### Exercise goal
Reproduce the post about a strained nine-year relationship from "Me and my partner" up to and including "doesn’t show it.", swapping "grandparents" for "cousins".

### Given passage

--------

Me and my partner have been together for 9 years and overall it has been a good relationship. Over this last year things have gotten problematic. He doesn’t seem to appreciate anything I do for this family. He barely helps around the house, feel like I’m always at the bottom of his priority list, he never takes me out anywhere even when the kids are at their grandparents and we have free time, he never shows me any affection unless he wants sex! Literally! He never gives me a kiss when he’s home from work, there’s just no tenderness from him whatsoever unless he thinks he’s in with a chance. He tells me he loves me everyday but I think he’s just gotten into the habit of saying it cos he certainly doesn’t show it.
I’ve tried to talk to him but I get no where. The last couple of times I’ve raised the issue it just ends up with petty bickering and point scoring, so I tell him to leave and he just walks! Then I get stonewalled for days on end. When we do eventually talk things through he says he’ll change but it’s always back to normal after a couple of weeks. The last time we talked properly he said that I’m always moaning at him, I never initiate sex or show him any affection. So I took a good look at myself and how I am in the relationship tried to change some things. I stopped moaning all the time and learnt to let things slide, I started initiating sex and made it more exciting for him. I’ve showed him lots of affection, booked nights away but I get nothing in return.

--------

### Information shown
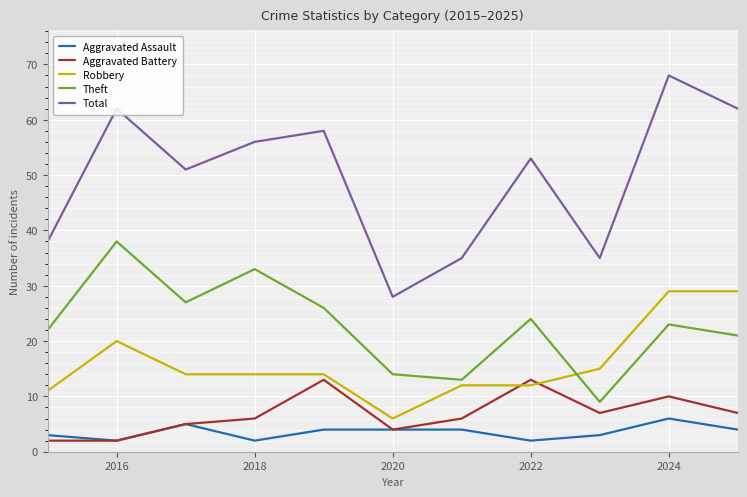

List the series in order of their peak value, lowest first.

Aggravated Assault, Aggravated Battery, Robbery, Theft, Total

--------

### Solution below
Me and my partner have been together for 9 years and overall it has been a good relationship. Over this last year things have gotten problematic. He doesn’t seem to appreciate anything I do for this family. He barely helps around the house, feel like I’m always at the bottom of his priority list, he never takes me out anywhere even when the kids are at their cousins and we have free time, he never shows me any affection unless he wants sex! Literally! He never gives me a kiss when he’s home from work, there’s just no tenderness from him whatsoever unless he thinks he’s in with a chance. He tells me he loves me everyday but I think he’s just gotten into the habit of saying it cos he certainly doesn’t show it.